A perspectiva de produzir os próprios alevinos deve ser considerada pelos piscicultores. Com uma pequena área de viveiros e pouquíssima mão-de-obra, o piscicultor poderá produzir grandes quantidades de alevinos revertidos, com índices de reversão acima de 99%, utilizando estratégias simples de reprodução e reversão sexual, sem necessitar de sistemas de incubação de ovos e de outras estruturas mais complexas que exigem maiores investimentos. Pisciculturas pequenas como as do oeste paranaense podem se unir nesta empreitada. Os próprios frigoríficos poderiam dar uma mão nisso e colher os frutos juntos. Os custos de produção de alevinos revertidos com tamanho entre 5 a 7cm ficarão entre R$ 8,00 e R$ 15,00 o milheiro.
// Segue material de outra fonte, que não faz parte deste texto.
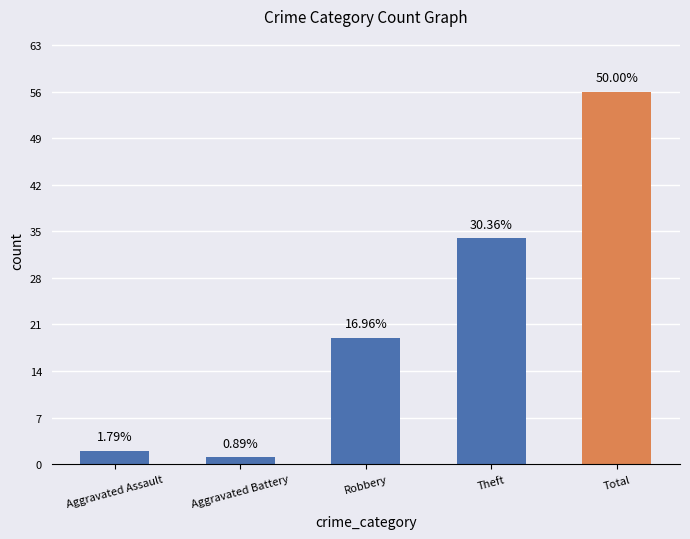

The value at Total is 32. True or false?

False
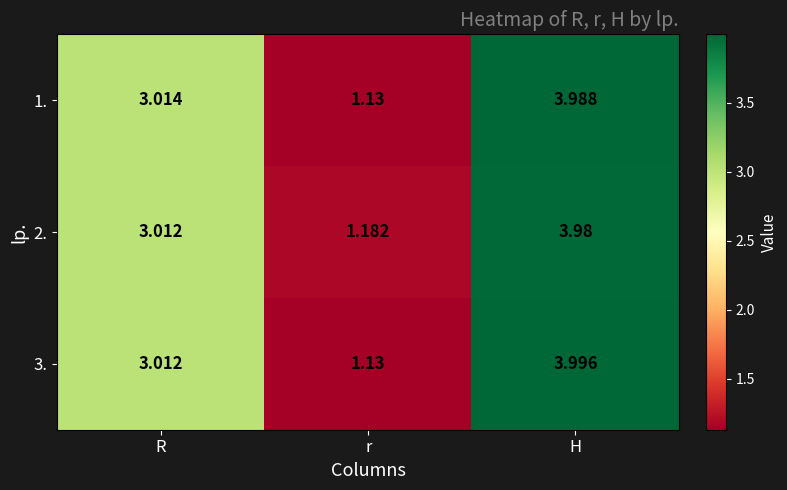

Which category has the highest value in the 2. series?

H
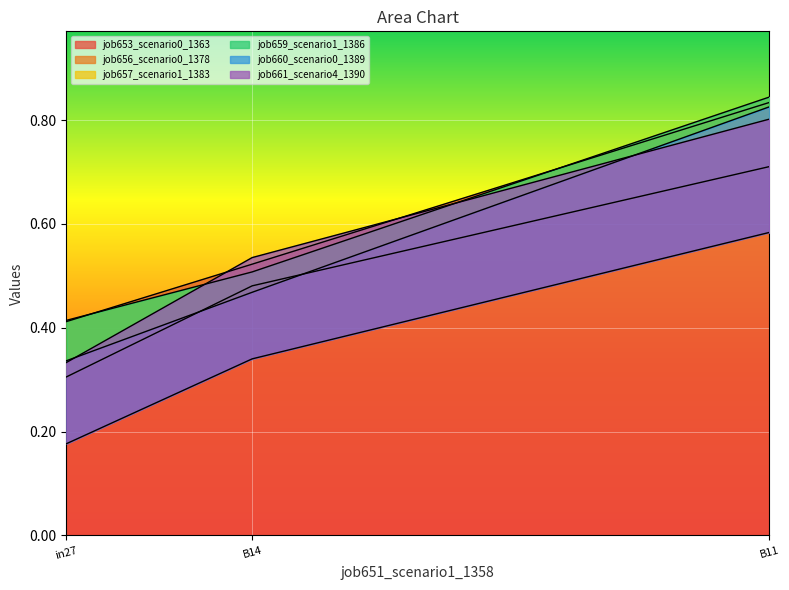

The value of job661_scenario4_1390 at in27 is 0.3. True or false?

True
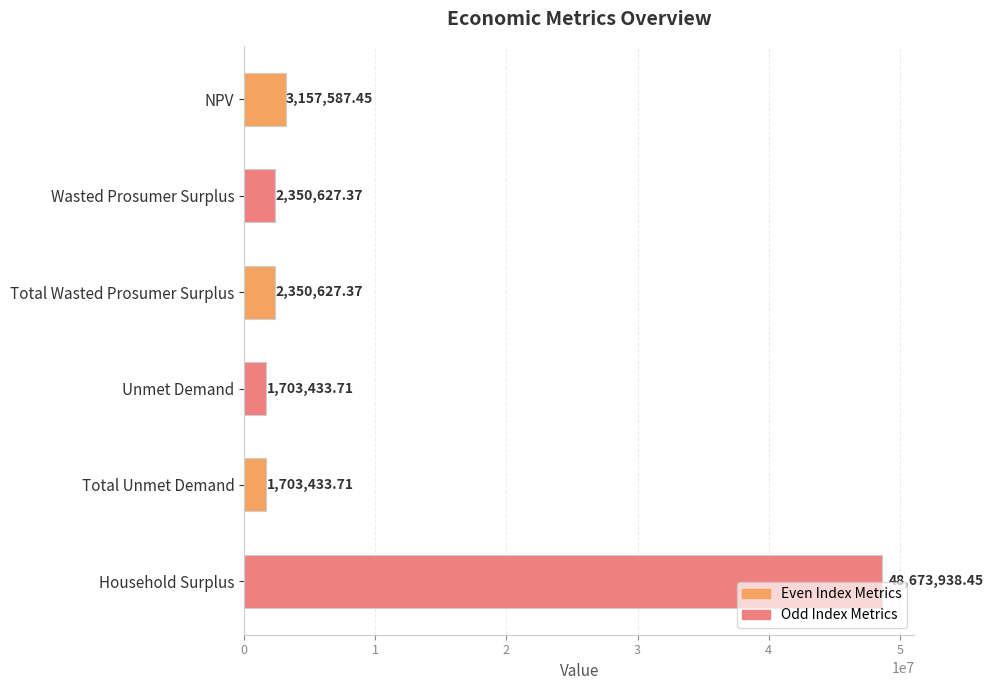

At which label is the value closest to 25188686?

NPV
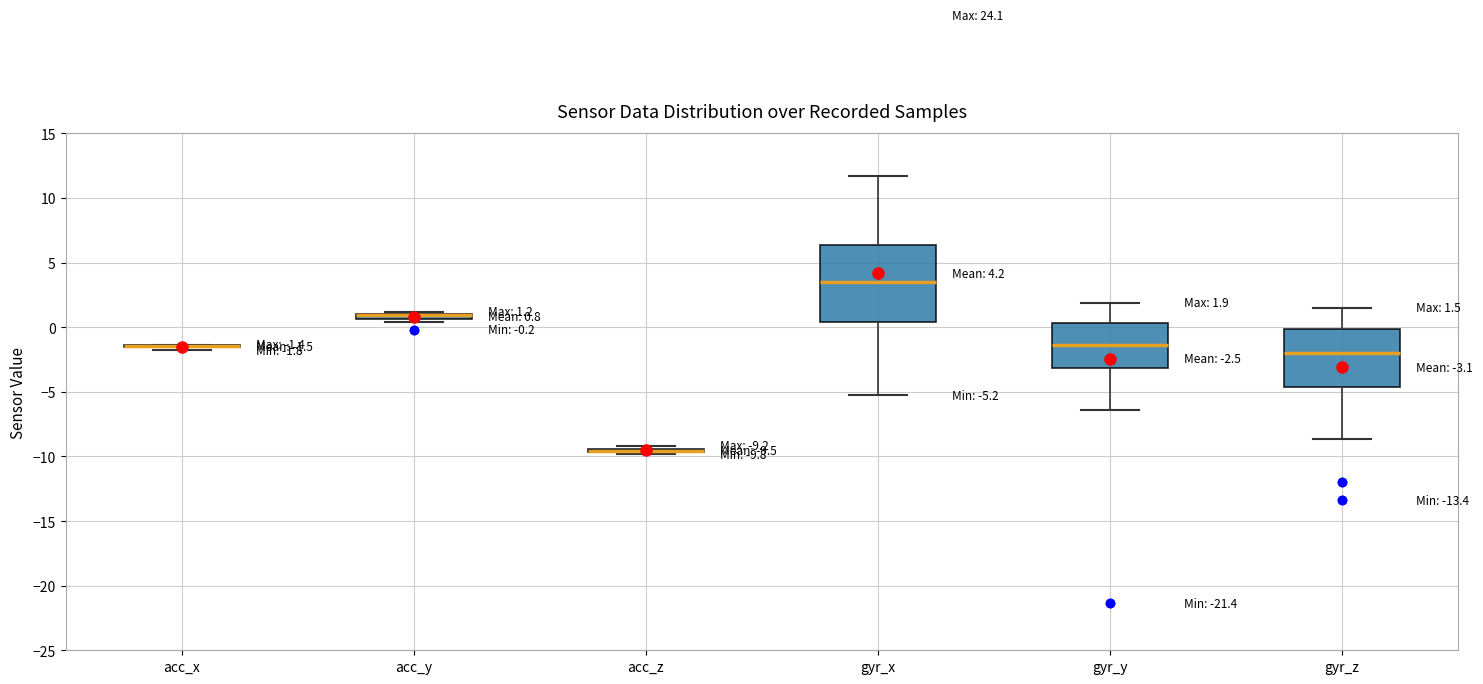

Comparing the boxes themselves (not the whiskers), which one is the tallest?

gyr_x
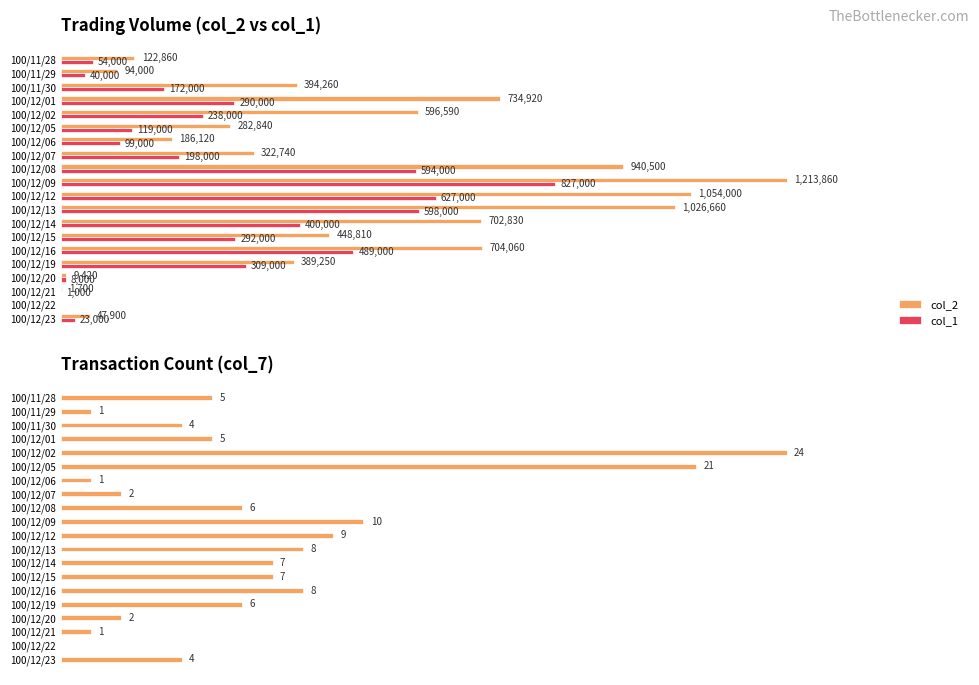

At how many categories does at least one series exceed 977501?

3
Isto poderá resultar em uma economia para piscicultor, na compra que não precisou ser realizada e no momento da venda do peixe.

Veja a comparação no QUADRO 5: consideremos um piscicultor que utiliza 200 mil alevinos ao ano e comprava os mesmos a R$ 45,00 o milheiro. Com a produção própria, ele poderá economizar, pelo menos, R$ 6.000,00 já de início. Se destes 200 mil alevinos, 70% for recuperado na forma de peixes de 500g, o produtor produzirá 70.000 quilos de tilápia. A cada quilo de tilápia produzida ele economizará mais R$ 0,09 (R$0,13 – R$0,04 = R$0,09; ver QUADRO 5 para sobrevivência de 70%). Assim, a economia no peixe produzido seria mais R$ 6.300,00. Somando estas economias, temos R$ 12.300,00, ou seja, pouco mais de R$ 1.000,00 por mês. Vale a pena ou não? Não tenho dúvidas de que a produção própria de alevinos é uma boa alternativa para os produtores neste momento de preços apertados. Muitos já rumaram neste caminho. No entanto, o processo exige dedicação, conhecimento das estratégias de reprodução e reversão sexual e um mínimo de organização e controle. Nada impossível a qualquer produtor bem orientado e informado.

Considerações finais

Mais uma vez reforço a recomendação aos produtores, administradores de frigoríficos e profissionais envolvidos ou interessados na produção de tilápias, para que leiam (e releiam) e reflitam sobre as questões discutidas nas matérias publicadas nas edições 65 e 66 desta revista. As referidas matérias tratam da crise de preços, das dificuldades de comercialização, dos custos de produção, da boa nova SADIA e de algumas alternativas para a tilapicultura industrial deslanchar em nosso país. Este artigo, foi um complemento técnico dedicado a discutir mais alternativas para manter os produtores firmes na atividade, mesmo diante do aumento nos custos dos principais insumos e da manutenção (há muito tempo) de uma vergonhosa política de preços. Enquanto a indústria ainda não consegue promover de forma adequada o valor destes produtos, os piscicultores vão ter que continuar tirando o leite da pedra para dar mais uma oportunidade ao setor. Muitos vão ficar pelo caminho, mas haverá bons frutos àqueles que se dispuserem a reestruturar suas estratégias de produção e a enfrentar mais este desafio, produzindo peixes com qualidade diferenciada e que saem da vala comum da maioria dos pescados hoje ofertados em nosso País. Não tarda e os produtos da tilápia vão encontrar empresários e consumidores capazes de reconhecer e pagar o seu real valor.